In Rhode Island, where the state legislature in 2011 approved sweeping pension reforms including a hybrid-401(k) system for state employees, opponents have focused not only on the risks, but on what they describe as excessive fees earmarked for Wall Street-types such as hedge fund managers.
The state’s largest public employee union, Council 94, American Federal of State, County and Municipal Employees, funded and released in October a blistering report entitled “Rhode Island Public Pension Reform: Wall Street’s License to Steal.” The message was clear: taxpayer dollars and employee contributions that should be covering pension costs will instead be funneled to Wall Street.
A Highly Politicized Battle
Rhode Island State Treasurer Gina Raimondo, who led the state’s pension reform effort, has dismissed the report as “politically motivated” by opponents of reform.
The fight in Rhode Island is a reflection of how politicized the battle over pension reform has become.
Matthew Brouillette, president of the Commonwealth Foundation, a free market think tank, said shifting to 401(k)-style programs would reduce the influence of politics on how benefits are paid out.
“Pension benefits have been used as a political football,” said Brouillette. “Politicians are able to make promises today that they hope they can pay for tomorrow, hoping tomorrow never comes. But tomorrow is here.”
With 401(k)s, future payments aren’t guaranteed, consequently politicians can’t offer generous pension benefits to public employee unions as incentives to attract votes, knowing their promises will be backed by taxpayer dollars. “There are no future promises on earnings.
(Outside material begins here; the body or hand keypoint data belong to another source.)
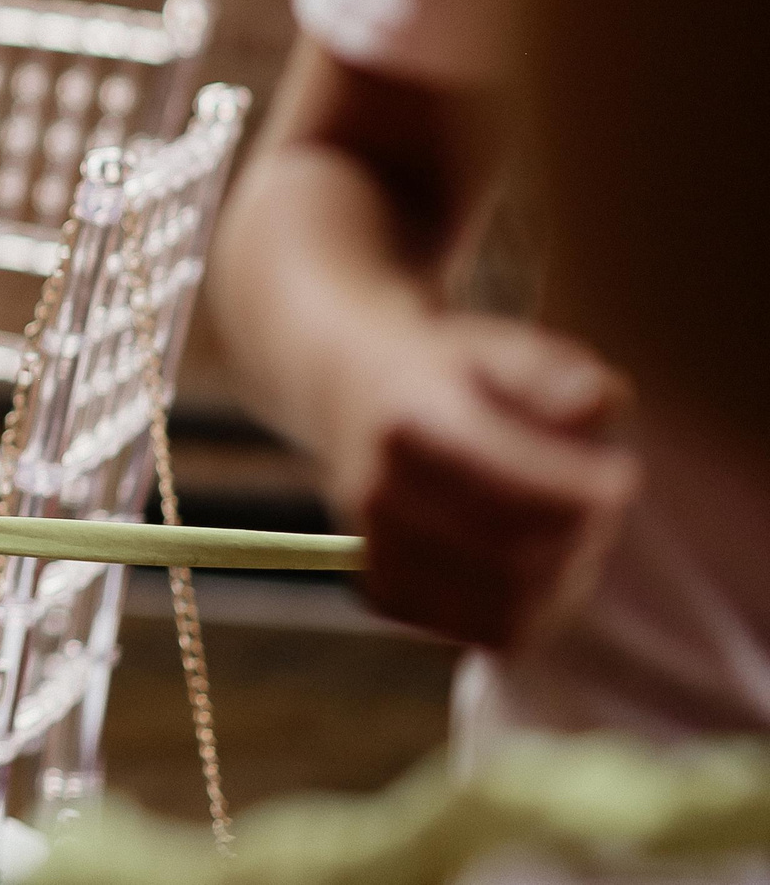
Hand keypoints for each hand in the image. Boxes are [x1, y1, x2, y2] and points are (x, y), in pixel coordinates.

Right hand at [322, 312, 637, 647]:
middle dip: (579, 535)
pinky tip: (536, 572)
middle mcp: (380, 487)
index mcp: (412, 419)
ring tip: (574, 540)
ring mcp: (375, 544)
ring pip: (499, 601)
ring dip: (560, 581)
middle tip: (601, 508)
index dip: (583, 489)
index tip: (625, 475)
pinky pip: (475, 630)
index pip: (512, 479)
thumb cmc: (449, 369)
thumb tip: (590, 403)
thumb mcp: (499, 345)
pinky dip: (522, 613)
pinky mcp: (382, 588)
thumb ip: (553, 372)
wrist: (350, 386)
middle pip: (511, 547)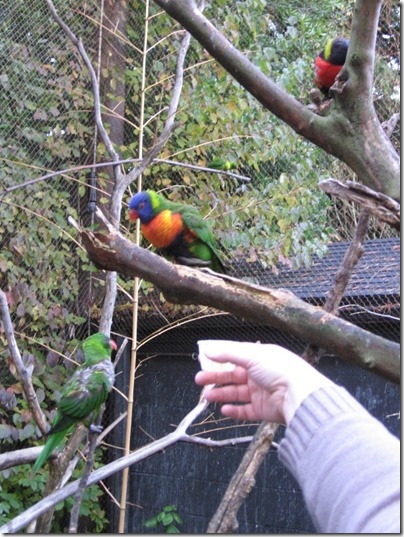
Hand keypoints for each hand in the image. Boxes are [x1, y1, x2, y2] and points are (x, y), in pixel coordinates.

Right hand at [195, 340, 332, 424]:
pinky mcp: (263, 409)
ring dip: (221, 394)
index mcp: (259, 357)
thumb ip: (228, 354)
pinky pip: (245, 410)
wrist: (299, 395)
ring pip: (236, 393)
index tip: (203, 360)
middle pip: (233, 376)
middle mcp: (260, 374)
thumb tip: (208, 350)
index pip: (236, 356)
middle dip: (216, 378)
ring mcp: (261, 392)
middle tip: (199, 380)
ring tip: (207, 396)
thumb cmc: (279, 370)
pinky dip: (234, 411)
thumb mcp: (251, 356)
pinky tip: (223, 409)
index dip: (220, 358)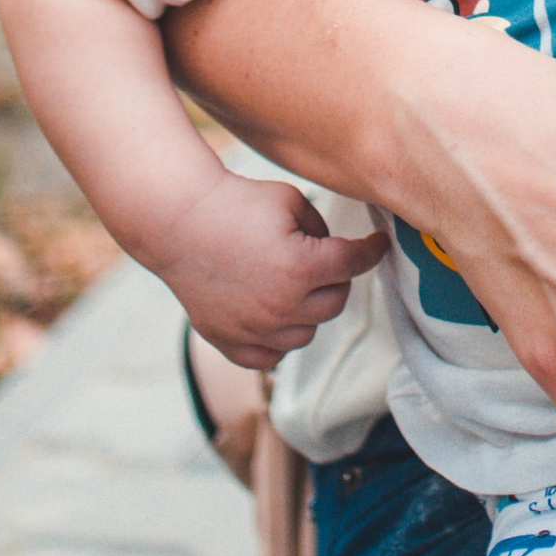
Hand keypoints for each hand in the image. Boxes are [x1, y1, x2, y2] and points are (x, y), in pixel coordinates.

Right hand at [156, 173, 387, 373]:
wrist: (178, 221)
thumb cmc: (236, 203)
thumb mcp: (291, 200)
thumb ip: (323, 230)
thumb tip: (337, 253)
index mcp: (302, 268)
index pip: (354, 264)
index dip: (371, 251)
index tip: (377, 245)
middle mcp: (282, 306)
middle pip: (335, 302)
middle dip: (334, 279)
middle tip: (321, 261)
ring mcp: (254, 330)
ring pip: (307, 332)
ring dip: (308, 310)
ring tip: (291, 284)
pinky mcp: (230, 342)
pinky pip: (272, 354)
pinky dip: (278, 337)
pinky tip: (272, 314)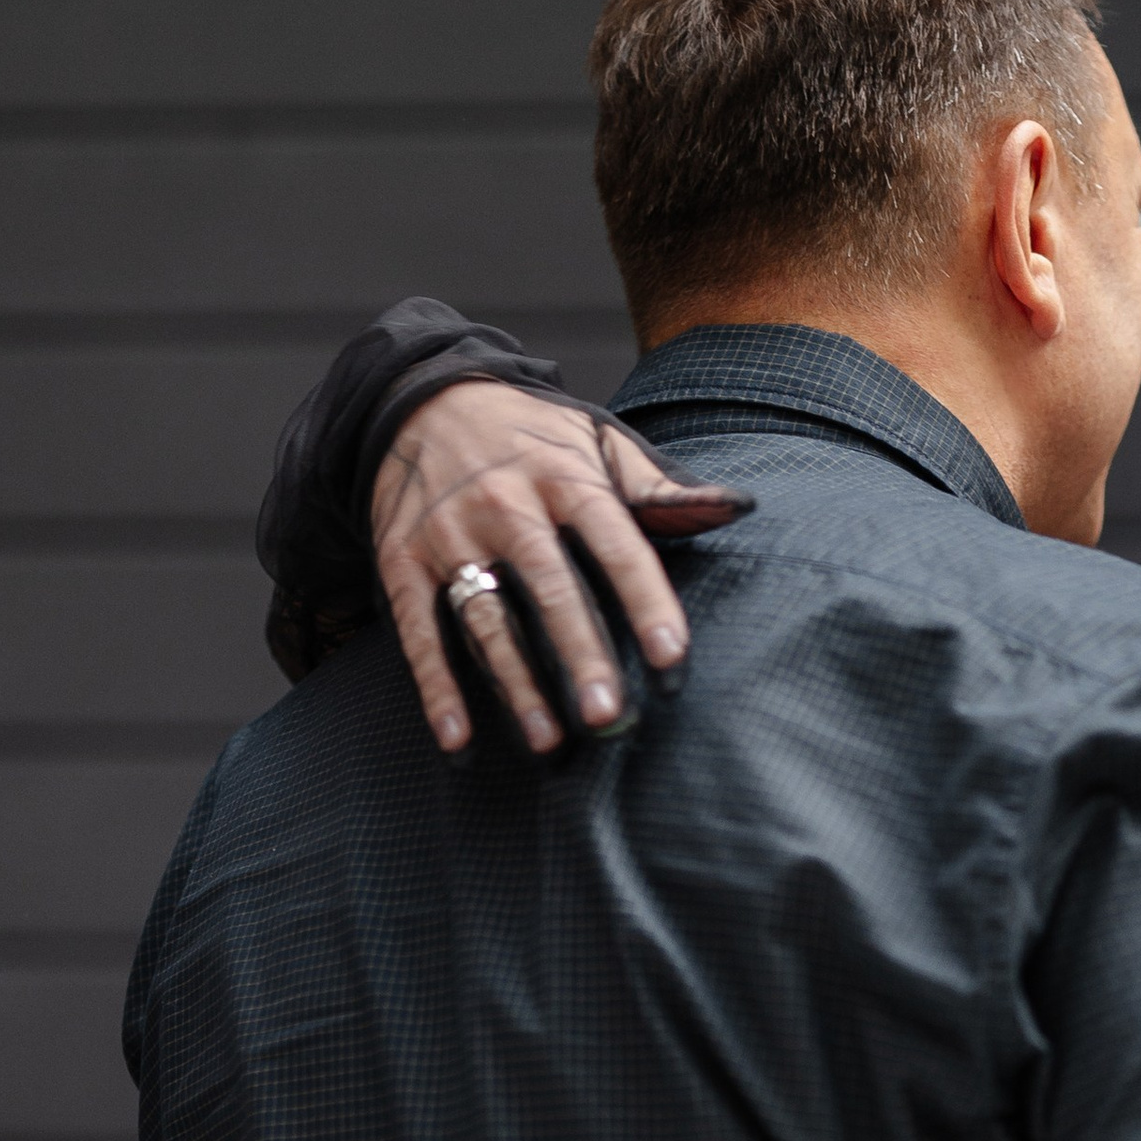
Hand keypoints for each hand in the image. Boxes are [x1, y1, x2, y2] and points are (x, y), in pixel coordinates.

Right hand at [370, 380, 743, 753]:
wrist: (421, 398)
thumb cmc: (532, 437)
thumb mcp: (597, 442)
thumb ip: (662, 488)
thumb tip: (738, 507)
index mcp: (566, 479)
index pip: (616, 545)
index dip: (645, 601)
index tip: (671, 657)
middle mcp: (507, 506)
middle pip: (550, 588)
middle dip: (579, 652)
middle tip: (607, 714)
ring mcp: (450, 535)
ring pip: (487, 618)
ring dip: (515, 683)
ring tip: (547, 742)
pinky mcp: (403, 560)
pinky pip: (419, 629)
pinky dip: (435, 686)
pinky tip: (457, 738)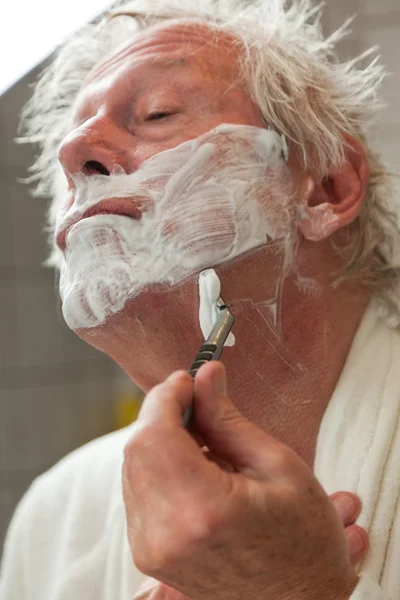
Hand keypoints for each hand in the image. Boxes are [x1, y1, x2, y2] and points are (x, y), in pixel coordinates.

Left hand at [123, 362, 366, 599]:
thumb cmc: (303, 538)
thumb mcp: (277, 466)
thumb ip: (227, 418)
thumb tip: (205, 375)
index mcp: (202, 509)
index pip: (154, 434)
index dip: (165, 397)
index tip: (186, 379)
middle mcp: (166, 535)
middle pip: (137, 449)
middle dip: (163, 414)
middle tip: (198, 401)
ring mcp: (151, 551)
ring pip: (133, 468)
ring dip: (161, 440)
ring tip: (205, 441)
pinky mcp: (148, 556)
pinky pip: (138, 491)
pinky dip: (160, 467)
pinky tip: (195, 468)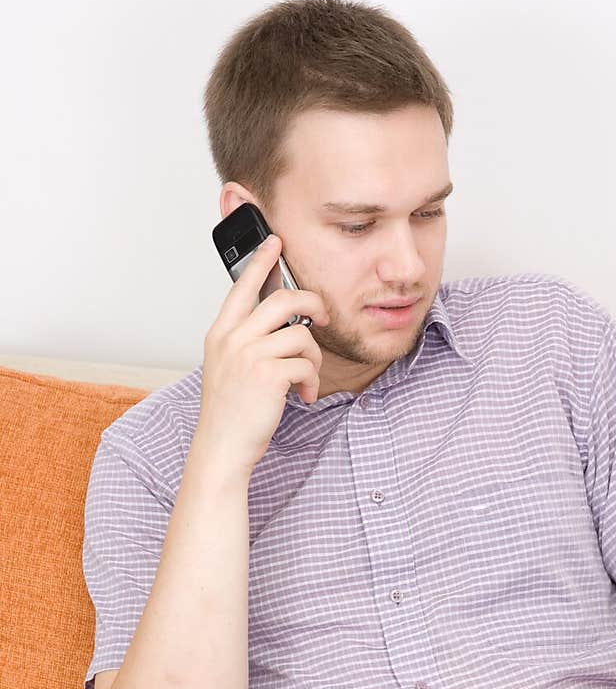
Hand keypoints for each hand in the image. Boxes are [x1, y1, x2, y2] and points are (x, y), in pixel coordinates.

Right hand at [198, 234, 329, 471]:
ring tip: (306, 379)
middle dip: (312, 304)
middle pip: (283, 299)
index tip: (276, 241)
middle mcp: (232, 339)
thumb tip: (282, 323)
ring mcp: (249, 355)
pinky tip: (303, 396)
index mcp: (220, 334)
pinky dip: (312, 381)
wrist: (222, 447)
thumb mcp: (229, 368)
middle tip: (322, 317)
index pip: (242, 287)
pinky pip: (306, 363)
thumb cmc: (229, 413)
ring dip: (313, 359)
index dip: (261, 261)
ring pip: (302, 334)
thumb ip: (246, 341)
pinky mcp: (269, 375)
The employee is responsible for his retirement as opposed to future generations of taxpayers,” said Brouillette.
Brouillette said corrupt deals between union bosses and politicians have left teachers, cops and firemen “caught in the middle” and “demonized” because public opinion has turned against the generous benefit packages they’ve been granted via backroom deals.
While acknowledging the risks inherent to 401(k)s, Brouillette noted that both 401(k) plans and defined benefit systems are vulnerable to the whims of the market because both plans are invested in stock funds.
“The difference, of course, is that with defined benefit plans (guaranteed pensions) the taxpayers are on the hook for shortfalls,” he said.